You can write a quick script that erases a single #include directive, compiles the projects, and logs the name in the #include and the file it was removed from in the case that no compilation errors occurred.

Let it run during the night, and the next day you will have a 100% correct list of include files you can remove.

Sometimes brute-force just works :-)

edit: and sometimes it doesn't :-). Here's a bit of information from the comments:

  1. Sometimes you can remove two header files separately, but not both together. A solution is to remove the header files during the run and not bring them back. This will find a list of files you can safely remove, although there might a solution with more files to remove which this algorithm won't find. (it's a greedy search over the space of include files to remove. It will only find a local maximum)
  2. There may be subtle changes in behavior if you have some macros redefined differently depending on some #ifdefs. I think these are very rare cases, and the Unit Tests which are part of the build should catch these changes.

@Dominic Rodger 2009-03-05 14:21:19

Be careful of this - say there are two header files which both include a definition of something. You can remove either, but not both. You'll need to be a bit more thorough in your brute force approach.

@Dominic Rodger 2009-03-05 14:21:58

Maybe this is what you meant, but a script that removes a single include, and leaves the last removed include out if it was successfully removed would do the trick.

@Graeme Perrow 2009-03-05 14:31:38

Bad idea. If a header file #defines a constant BLAH and another header file checks #ifdef BLAH, removing the first header file may still successfully compile but your behaviour has changed.

@Gilad Naor 2009-03-05 14:31:51

Didn't think about it too much, but you are correct. God is in the details, as they say. I'm not sure leaving the .h file out at each step is sufficient - this is still a Greedy search (capitol G), which doesn't always find the optimal solution. It will give a CORRECT solution, unlike the original.

@Gilad Naor 2009-03-05 14:33:11

@Graeme - Hopefully the Unit-Tests, which are part of the build (hopefully) will catch such faults.

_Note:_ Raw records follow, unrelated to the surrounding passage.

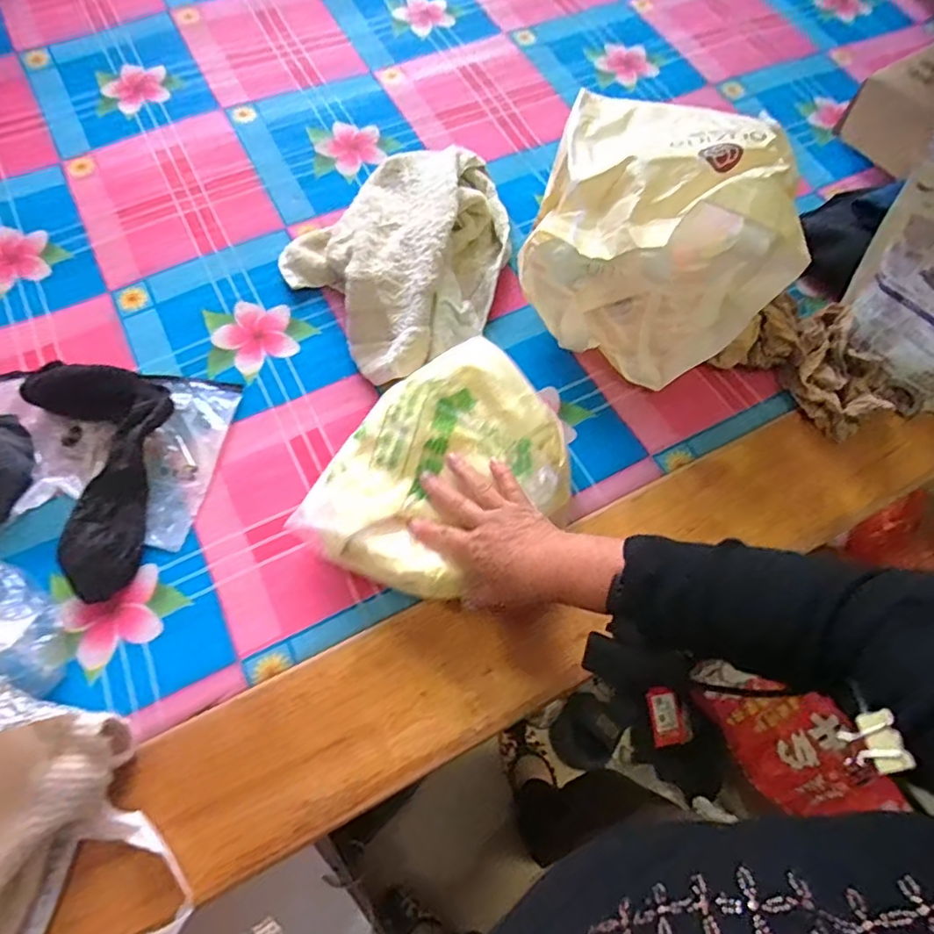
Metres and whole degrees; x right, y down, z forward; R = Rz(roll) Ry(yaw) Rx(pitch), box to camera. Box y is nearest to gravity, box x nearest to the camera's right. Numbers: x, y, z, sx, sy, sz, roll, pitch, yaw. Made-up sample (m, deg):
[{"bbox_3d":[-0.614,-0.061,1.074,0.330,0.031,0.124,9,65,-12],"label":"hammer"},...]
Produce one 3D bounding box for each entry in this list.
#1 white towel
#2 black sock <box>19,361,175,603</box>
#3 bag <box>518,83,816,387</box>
[{"bbox_3d":[-0.051,-0.264,0.722,0.304,0.091,0.284,-37,74,-18],"label":"white towel"},{"bbox_3d":[-0.353,-0.003,0.612,0.125,0.058,0.247,-23,70,-13],"label":"black sock"},{"bbox_3d":[0.215,-0.271,0.677,0.261,0.206,0.302,18,67,3],"label":"bag"}]

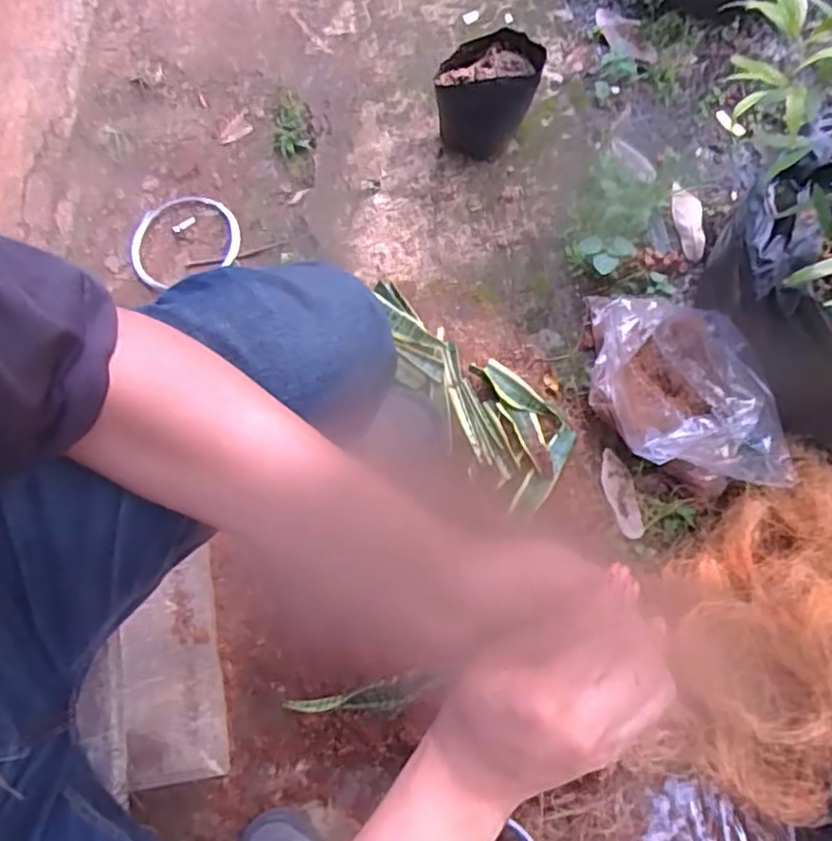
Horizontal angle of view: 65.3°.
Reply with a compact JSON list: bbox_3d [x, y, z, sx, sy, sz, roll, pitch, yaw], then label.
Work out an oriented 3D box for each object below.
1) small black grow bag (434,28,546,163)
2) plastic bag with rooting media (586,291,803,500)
[{"bbox_3d":[0.105,-0.468,0.985,0.142,0.141,0.154,15,75,7],"label":"small black grow bag"},{"bbox_3d":[0.352,-0.042,0.857,0.296,0.120,0.213,26,77,8],"label":"plastic bag with rooting media"}]

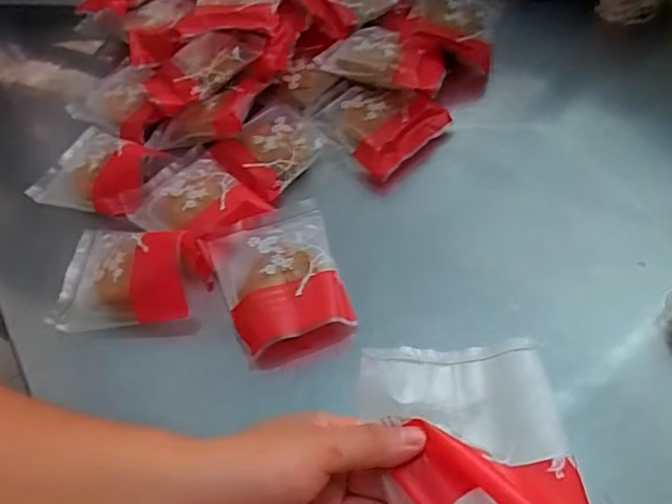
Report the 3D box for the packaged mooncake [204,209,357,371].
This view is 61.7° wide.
[{"bbox_3d":[-0.047,0.031,0.486,0.102,0.034,0.126,-20,57,-3],"label":"packaged mooncake"}]

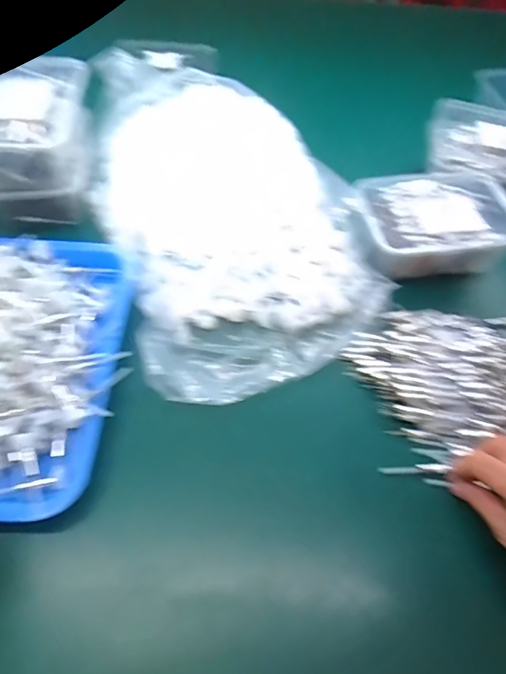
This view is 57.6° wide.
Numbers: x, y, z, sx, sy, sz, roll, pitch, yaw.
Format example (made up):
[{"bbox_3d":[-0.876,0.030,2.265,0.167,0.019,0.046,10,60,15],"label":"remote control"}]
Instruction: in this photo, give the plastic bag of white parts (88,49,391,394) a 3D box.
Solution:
[{"bbox_3d":[-0.035,-0.162,0.547,0.279,0.119,0.474,-17,59,-15],"label":"plastic bag of white parts"}]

@David Thornley 2009-03-05 14:52:45

This also can cause problems with system headers, since different implementations might have different things included in #include <vector>. Even if you stick to one compiler, the headers could change over different versions.

@bk1e 2009-03-05 15:44:43

This won't find cases where you're including a header that includes the header that you really need.

@itsmatt 2009-03-05 13:47:47

I thought that PCLint would do this, but it has been a few years since I've looked at it. You might check it out.

I looked at this blog and the author talked a bit about configuring PCLint to find unused includes. Might be worth a look.

@crashmstr 2009-03-05 14:17:10

Good find! I'll have to use that.

@Harold Bamford 2009-03-05 17:23:25

I use PCLint regularly and it does tell me of unused headers. I'm careful to comment out the header #include and re-compile to be sure that the header is truly unused...

@itsmatt 2009-03-05 17:26:58

Thanks for the confirmation, Harold.

@Matthieu N. 2011-01-02 07:08:01

too expensive. not a viable tool for the masses.